The standard curl is a great foundation, but rotating in a few variations ensures you hit your arms from different angles and through different ranges of tension.

  • Hammer curls: Hold the dumbbells with a neutral grip (palms facing each other) and curl normally. This shifts emphasis to the long head of the biceps and the brachioradialis, building thickness on the outer arm and forearm.
  • Incline curls: Sit on a bench set to about 45 degrees and let your arms hang straight down before curling. The incline stretches your biceps at the bottom of the movement, keeping tension on the muscle through a longer range of motion than standing curls allow.
  • Concentration curls: Sit on a bench, brace the back of your upper arm against your inner thigh, and curl with one arm at a time. This position locks your arm in place and eliminates any possibility of swinging, isolating the biceps completely.

You don’t need all three in every workout. Pick one or two variations alongside the standard curl to keep your training balanced.

Sets, Reps, and Weight Selection

For building muscle size, most of your bicep work should fall in the range of 6 to 15 reps per set, using a weight that’s challenging by the last two or three reps. This moderate range lets you accumulate enough hard sets per session without the joint stress of very heavy loads or the fatigue of extremely high reps. Three to four sets per exercise is a solid starting point.

If your goal is pure strength, heavier loads for 5 reps or fewer will build it faster, though this is less common for an isolation exercise like curls. If you’re training for muscular endurance, sets of 15 or more reps with lighter weight are more effective. For most people looking to build bigger arms, the middle range of 8 to 12 reps provides the best balance of stimulus and recovery.

Choose a weight where the last two reps of each set feel genuinely difficult but don’t force you to break form. If you’re swinging, shrugging, or bending your wrist to finish a set, the weight is too heavy. Progress gradually: add 2.5 to 5 pounds when you can comfortably complete all your planned sets and reps with clean technique.

Protecting Your Elbows

The elbow joint handles a lot of repetitive stress during curls, especially as weights get heavier. Three habits keep it healthy over the long term. First, always use controlled movement. Jerky reps and sudden direction changes at the bottom of the curl load the tendons unevenly.

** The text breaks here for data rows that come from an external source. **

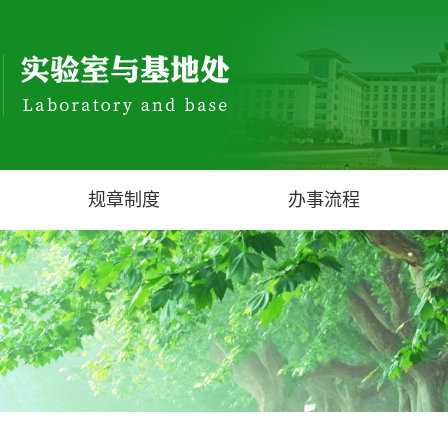
规章制度
办事流程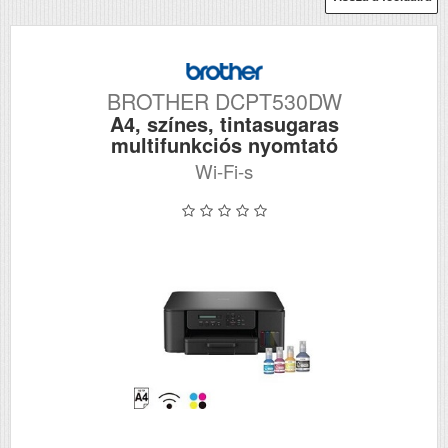
BROTHER DCPT530DW
A4, színes, tintasugaras
multifunkciós nyomtató
Wi-Fi-s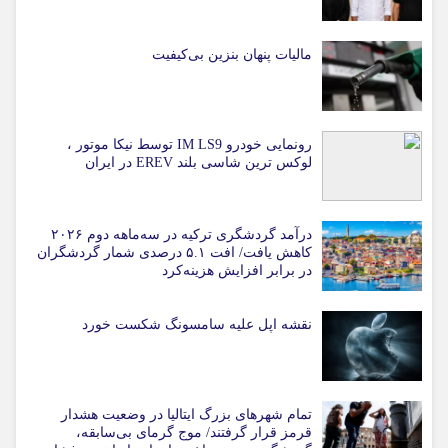
مالیات پنهان بنزین بی‌کیفیت
رونمایی خودرو IM LS9 توسط نیکا موتور ،
لوکس ترین شاسی بلند EREV در ایران
درآمد گردشگری ترکیه در سه‌ماهه دوم ۲۰۲۶
کاهش یافت/ افت ۵.۱ درصدی شمار گردشگران
در برابر افزایش هزینه‌کرد
نقشه اپل علیه سامسونگ شکست خورد
تمام شهرهای بزرگ ایتالیا در وضعیت هشدار
قرمز قرار گرفتند/ موج گرمای بی‌سابقه،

Second, avoid fully locking out your elbow at the bottom by keeping a very slight bend, which prevents hyperextension under load. Third, progress your weight gradually rather than making large jumps. Your muscles adapt faster than your tendons do, so patience with loading protects the connective tissue that holds everything together.

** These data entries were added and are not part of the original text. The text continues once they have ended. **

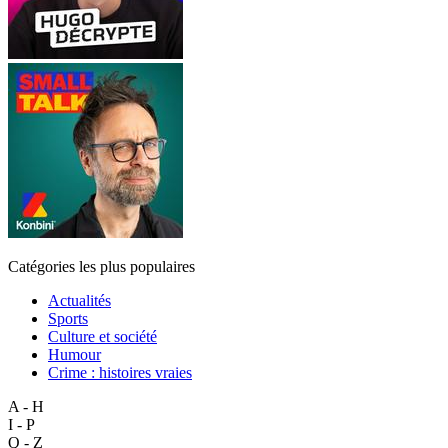
Catégories les plus populaires
Actualités
Sports
Culture et société
Humour
Crime : histoires vraies
A - H
I - P
Q - Z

If you feel a sharp or persistent ache on the inner or outer side of your elbow during curls, reduce the weight and check your wrist position. A flexed or extended wrist during heavy curls is one of the most common causes of elbow pain in the gym.

Choosing the Right Dumbbells

If you’re training at a gym, fixed dumbbells are the easiest option. They’re compact, sized appropriately for their weight, and you can swap between them instantly for drop sets or warm-up progressions.

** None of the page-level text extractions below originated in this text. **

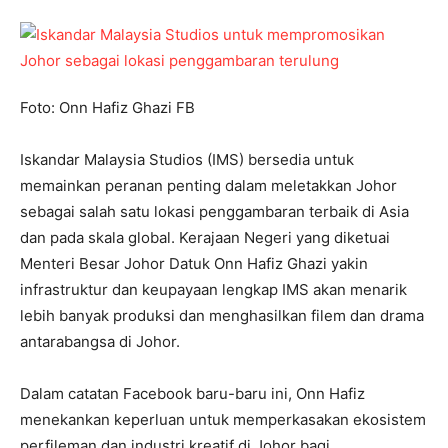
Foto: Onn Hafiz Ghazi FB
Iskandar Malaysia Studios (IMS) bersedia untuk
memainkan peranan penting dalam meletakkan Johor
sebagai salah satu lokasi penggambaran terbaik di Asia
dan pada skala global. Kerajaan Negeri yang diketuai
Menteri Besar Johor Datuk Onn Hafiz Ghazi yakin
infrastruktur dan keupayaan lengkap IMS akan menarik
lebih banyak produksi dan menghasilkan filem dan drama
antarabangsa di Johor.
Dalam catatan Facebook baru-baru ini, Onn Hafiz
menekankan keperluan untuk memperkasakan ekosistem
perfileman dan industri kreatif di Johor bagi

For a home gym, adjustable dumbbells save space and money. Selectorized models (with a dial or pin mechanism) are the fastest to change, but some designs have handles that are the same length regardless of weight, which can bump against your body during curls. Plate-loaded adjustable dumbbells with a locking pin tend to be more compact and stable, though they take a few extra seconds to adjust. Cheap spin-lock models are the most affordable but the least practical: the collars loosen during use, the plates rattle, and the long fixed-length handles get in the way on curls and other close-body movements.

Whichever type you use, the dumbbell itself matters far less than what you do with it. Consistent form, appropriate weight selection, and a controlled tempo will build your biceps with any equipment that lets you grip and curl.